What is crowdfunding and how does it differ from traditional charity fundraising?
Rick: Crowdfunding is when you present your project ideas to the public, typically online, and if people love what you’re doing they can support it by pledging small amounts of money. The main difference from regular fundraising is that you can raise money for anything tangible that captures people’s interest. It opens up your projects to a new and much wider, even worldwide, group of potential funders. It first grew from social media. Because the activity is online it’s easily shared, so there is a strong peer element. The amount of publicity and exposure plus the income results can be fairly sudden and dramatic.
Alan: Another key difference is that crowdfunding platforms tend to operate on a project basis and the project must deliver a specific social or creative outcome. With reward-based crowdfunding, each project needs to provide at least one incentive to attract donors.
Describe the opportunities for charity fundraisers…
Rick: Crowdfunding can be great for charities, not just for raising funds but for engaging with your audience. You can really increase the size of your fundraising community just in those couple of weeks of your campaign. It encourages a sense of ownership and this is particularly true of reward-based crowdfunding when project creators offer a unique opportunity or experience in return for people’s donations.
If you are a charity, this opens doors for people to engage directly with what you are doing. An example is an organisation called STREAT that recently raised about $40,000 to open a new café in Melbourne as part of its work providing job training to homeless and disadvantaged young people. People who contributed received coffee vouchers or you could come to an opening night or get your name on the café wall. That created a great feeling of being part of what was being achieved.
What are mistakes charities can make when they start a crowdfunding project?
Alan: A common misconception is about the audience. Crowdfunding platforms are a modern social tool to pitch and promote a project or organisation, but the crowd is not there just waiting to fund your project. So charities need to be really creative with their pitch to inspire people to get involved and pledge funds.

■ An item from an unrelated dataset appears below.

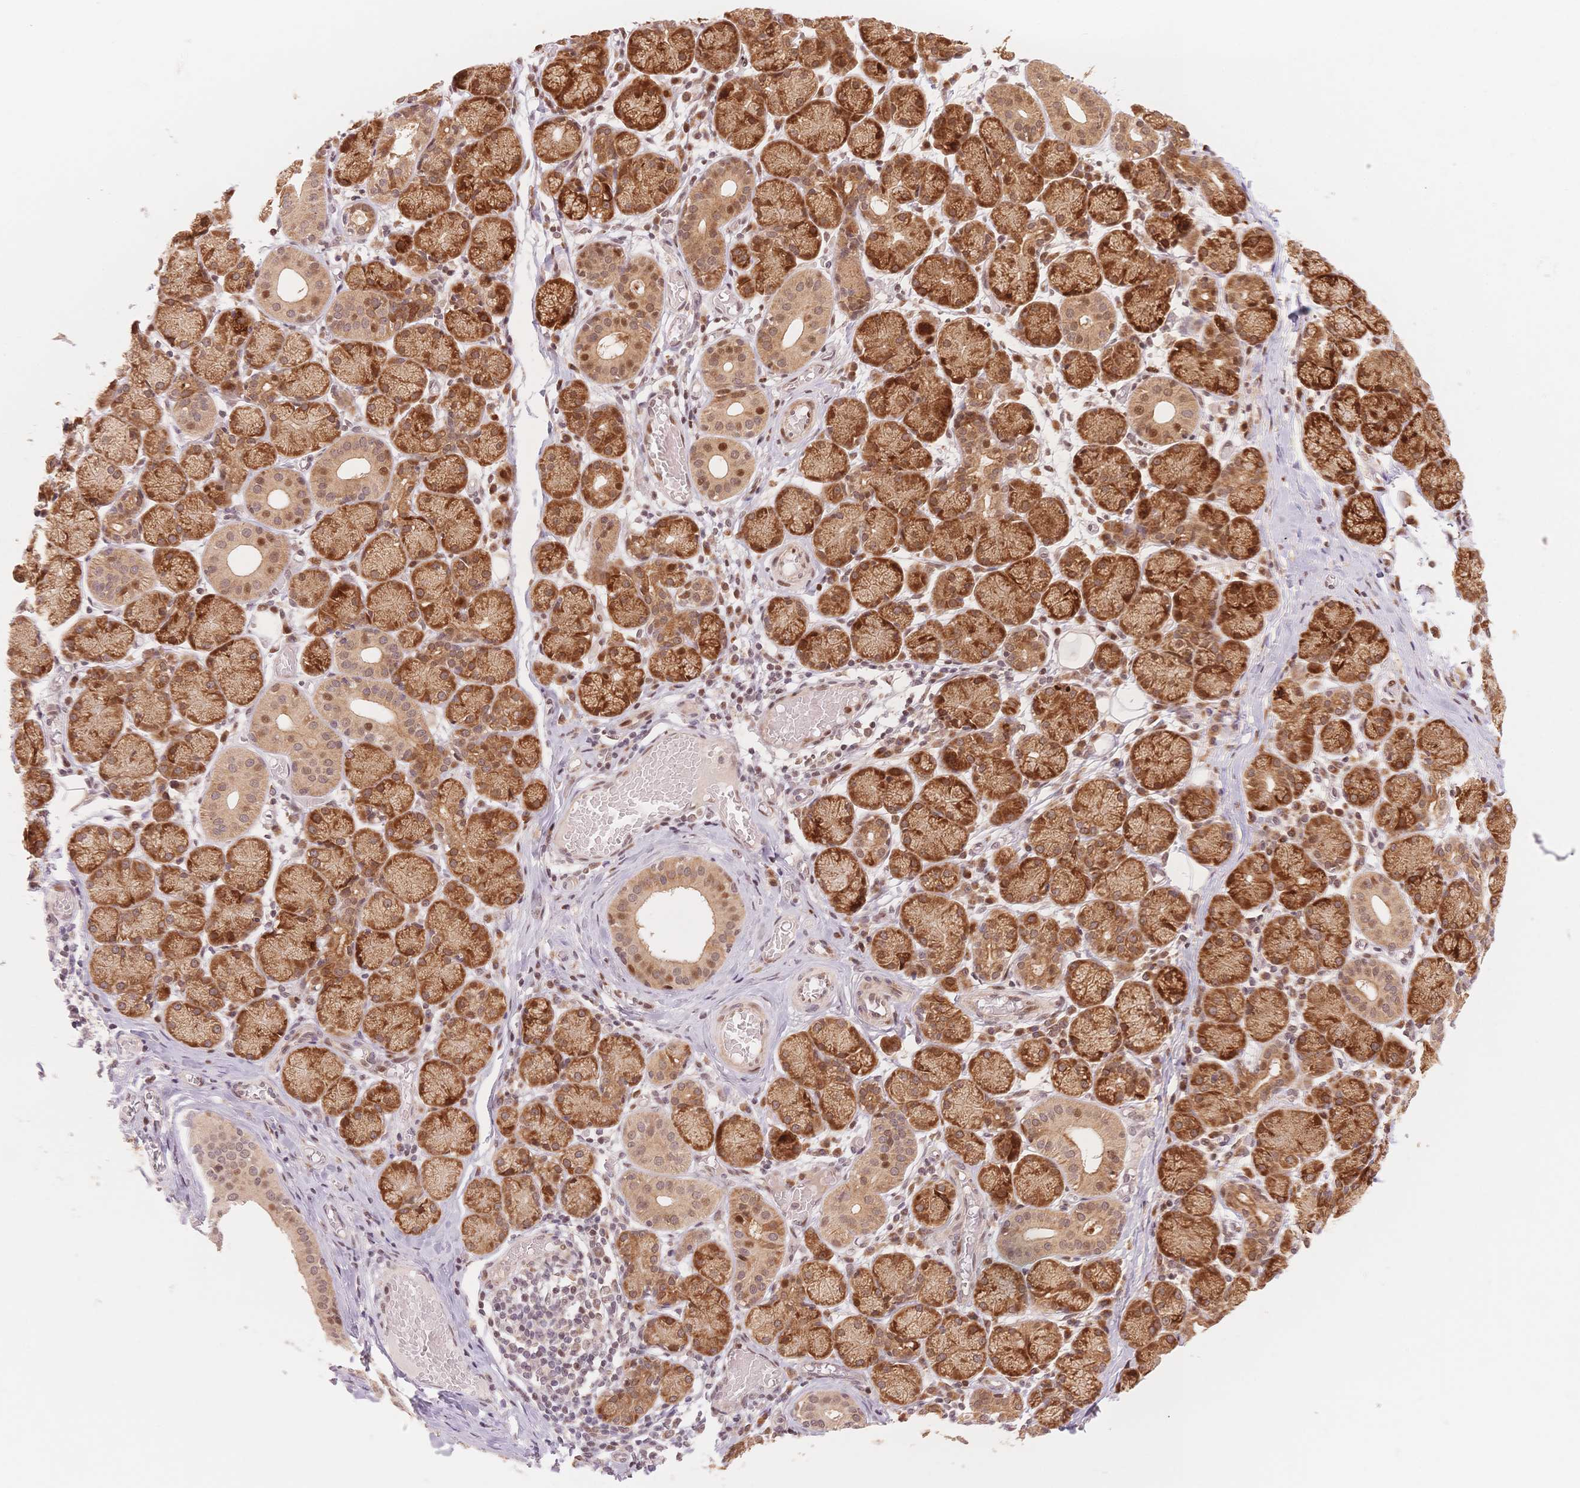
{"staining": {"intensity": "strong", "quantity": ">75%", "location": "cytoplasmic/membranous,nuclear"}, "tissue": "salivary gland", "cell_type": "Glandular cells", "image_type": "normal", "snomed": [{"axis": "morphology", "description": "Normal tissue, NOS"}, {"axis": "topography", "description": "Salivary gland"}], "caption": "DAB (3,3'-diaminobenzidine) immunohistochemical staining of unremarkable human salivary gland demonstrates strong cytoplasmic/membranous,nuclear protein expression in about >75% of glandular cells.", "gene": "STK39", "patient": {"sex": "female", "age": 24}}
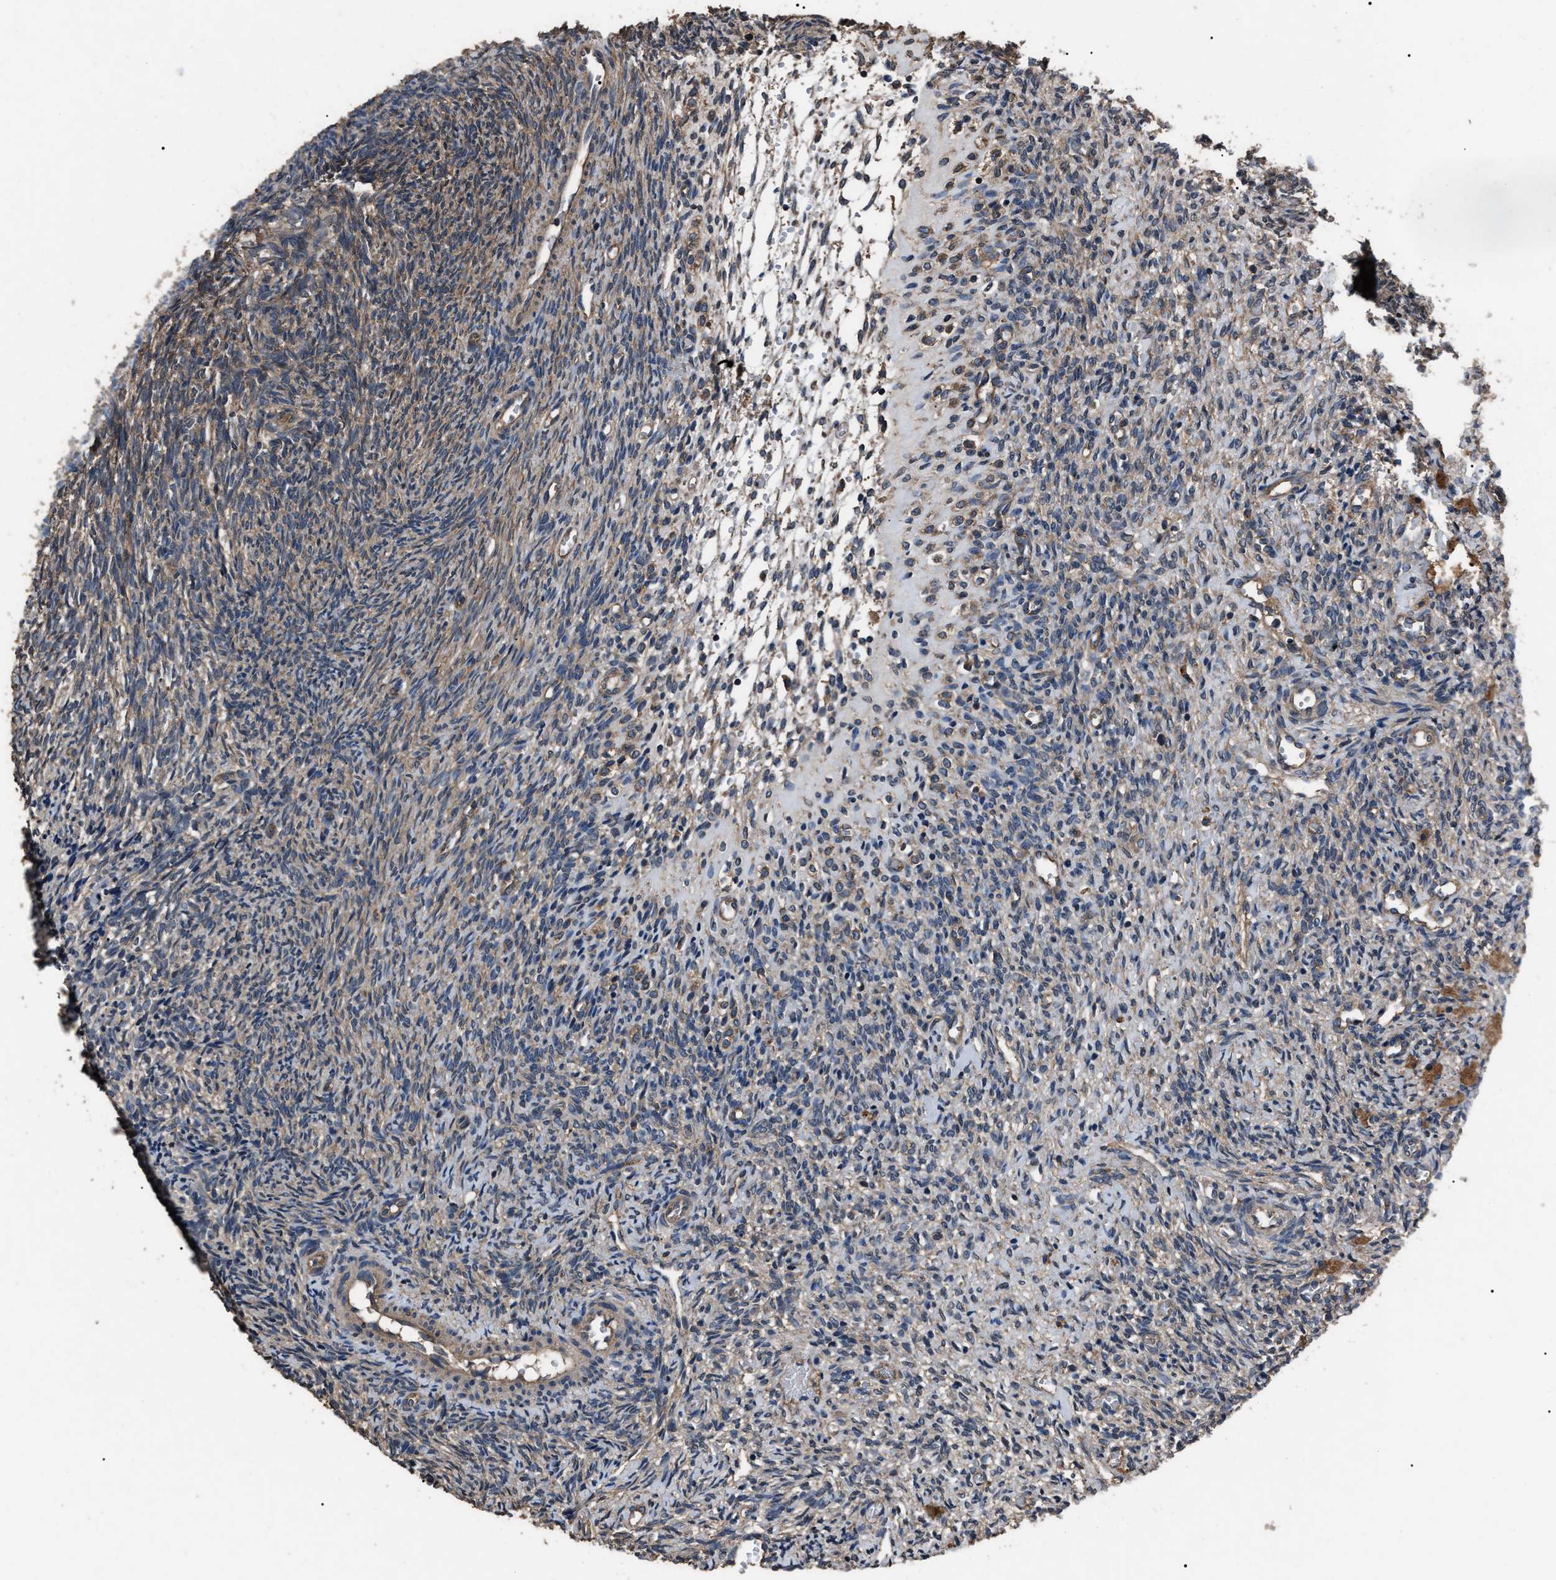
{"staining": {"intensity": "weak", "quantity": "25%-75%", "location": "cytoplasmic/membranous"}, "tissue": "ovary", "cell_type": "Follicle cells", "image_type": "normal", "snomed": [{"axis": "morphology", "description": "Normal tissue, NOS"}, {"axis": "topography", "description": "Ovary"}], "caption": "Immunohistochemical staining of benign human ovary reveals weak cytoplasmic/membranous protein positivity in about 25%-75% of follicle cells.", "gene": "RNF216", "patient": {"sex": "female", "age": 41}}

Rick: Also it’s important to remember that it’s not free money. It may actually not even make a lot of money but instead might engage a new community of people. To be successful, a crowdfunding campaign will tell a story with a personal touch; it is really not about a brand. Nonprofit organisations can sometimes struggle to put the story first, brand second.
Any tips for charities that are considering using crowdfunding?
Alan: When you are setting up your campaign, tell a story; be transparent and clear especially about why people should help. Be visual and use good quality photos, images, graphics and video. Learn from others. There are thousands of examples of successful campaigns. And of course, be creative. Think of new ways to provide people participation and experience.
Rick: Begin to build up your online community now so that when you start your crowdfunding campaign you will have an audience there that is happy to take part.